You can easily create a multi-colored pattern or a stenciled design. Decorate your stair with confidence making sure that it matches the basement’s décor. Make sure you use products that meet the EPA standards for low volatile compounds and odor.
How to Paint Your Basement Stairs
- Sand the Steps
Prepare the steps by first sanding them lightly following the wood grain’s direction with medium-grit sandpaper. Make sure you have your dust mask on to protect yourself from inhaling the particles and protective eyewear. Finish the sanding process using your fine-grit sandpaper.
Wash the steps using a paint prep solution or household cleaner. Dry them thoroughly using a rug before allowing the stairway to air dry.
- Prepare the Paint
Stir the paint for the basement stair thoroughly after opening the lid. And if your basement has mildew and mold issues, you can mix the paint with a mildew preventive solution. Luckily, mildew protection is usually incorporated in some of the paint brands, so make sure you confirm when buying the paint.
- Apply the Paint
Start by painting the stringers of the stair using your brush before proceeding to the risers. Make sure you paint the treads last. If your basement has another exit, you can start painting from top to bottom.
If you have no other exit, you can paint alternating treads and let them dry overnight before proceeding to the other treads while stepping on the dried ones. For a lasting effect, you can apply two coats of paint.
Advantages of Painting the Basement Stairs
- It’s an inexpensive solution
- Compared to the other finishing materials, paint is low maintenance
- It’s pretty easy to reapply
Disadvantages of Painting the Basement Stairs
- Some paints will cover the wood’s grain and prevent the steps from looking like wood.
What Can I Use to Cover My Basement Stairs?
Being in the basement means that the stair is exposed to a wide range of natural elements. Therefore, you must cover them with tiles, paint, vinyl, carpet, or in some cases, solid wood. These materials will help hide the stain left by mold and mildew.
Can I Install Luxury Vinyl on My Basement Stairs?
You can install luxury vinyl tiles on the basement stairway, and the outcome will be an excellent-looking house with matching tile floors. Luxury Vinyl tiles can create a cohesive design than most materials. Compared to carpets, Luxury Vinyl tiles are easier to clean.
Are Carpeted Stairs Dangerous?
Even though they increase traction, carpets can also be hazardous. Carpets can create a soft curved edge on the nose of the stair, which can be slippery, but this depends on the type of carpet used.
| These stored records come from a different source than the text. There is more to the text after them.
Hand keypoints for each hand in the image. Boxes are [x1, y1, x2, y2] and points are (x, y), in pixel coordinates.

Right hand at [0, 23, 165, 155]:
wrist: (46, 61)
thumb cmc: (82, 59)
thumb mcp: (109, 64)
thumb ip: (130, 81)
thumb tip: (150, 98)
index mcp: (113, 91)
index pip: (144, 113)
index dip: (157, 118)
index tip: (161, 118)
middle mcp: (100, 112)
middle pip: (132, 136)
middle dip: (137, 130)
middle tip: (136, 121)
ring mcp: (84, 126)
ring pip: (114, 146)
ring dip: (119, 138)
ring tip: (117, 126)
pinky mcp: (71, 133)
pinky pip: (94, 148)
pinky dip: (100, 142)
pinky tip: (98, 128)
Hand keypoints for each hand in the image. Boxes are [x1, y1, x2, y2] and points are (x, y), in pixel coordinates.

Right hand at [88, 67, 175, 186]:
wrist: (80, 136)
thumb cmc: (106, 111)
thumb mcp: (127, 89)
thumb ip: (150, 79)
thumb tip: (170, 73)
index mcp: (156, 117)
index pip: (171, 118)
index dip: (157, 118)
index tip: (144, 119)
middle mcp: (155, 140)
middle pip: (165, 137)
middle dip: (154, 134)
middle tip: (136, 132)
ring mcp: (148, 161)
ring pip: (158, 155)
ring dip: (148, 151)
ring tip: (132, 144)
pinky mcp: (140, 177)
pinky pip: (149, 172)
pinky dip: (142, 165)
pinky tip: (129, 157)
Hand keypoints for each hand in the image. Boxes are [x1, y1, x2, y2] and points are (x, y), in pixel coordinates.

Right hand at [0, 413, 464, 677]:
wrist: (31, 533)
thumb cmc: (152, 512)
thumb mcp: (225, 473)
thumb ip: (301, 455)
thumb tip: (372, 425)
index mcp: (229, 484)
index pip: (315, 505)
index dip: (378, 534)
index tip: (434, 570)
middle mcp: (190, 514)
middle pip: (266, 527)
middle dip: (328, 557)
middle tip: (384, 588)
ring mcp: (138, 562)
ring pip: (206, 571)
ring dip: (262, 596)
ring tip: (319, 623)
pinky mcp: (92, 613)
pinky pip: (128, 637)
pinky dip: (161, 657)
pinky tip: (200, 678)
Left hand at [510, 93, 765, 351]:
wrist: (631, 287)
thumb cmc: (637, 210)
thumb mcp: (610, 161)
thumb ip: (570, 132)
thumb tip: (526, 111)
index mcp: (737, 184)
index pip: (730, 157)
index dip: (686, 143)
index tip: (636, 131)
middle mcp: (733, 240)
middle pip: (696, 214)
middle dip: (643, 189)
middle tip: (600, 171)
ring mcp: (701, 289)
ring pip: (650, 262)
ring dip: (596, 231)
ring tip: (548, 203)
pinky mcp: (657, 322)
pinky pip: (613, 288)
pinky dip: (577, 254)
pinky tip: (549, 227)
Some carpet materials like polyester and olefin are slippery, so make sure you get the right option for your stairs.
Finishing your basement stairs has numerous advantages; other than beautifying your basement, it can also increase traction. Stairs tend to be very slippery, and finishing with the suitable material can lower the risk of people or pets falling down the stairs. The suitable material can also cover the stain left by mold and mildew.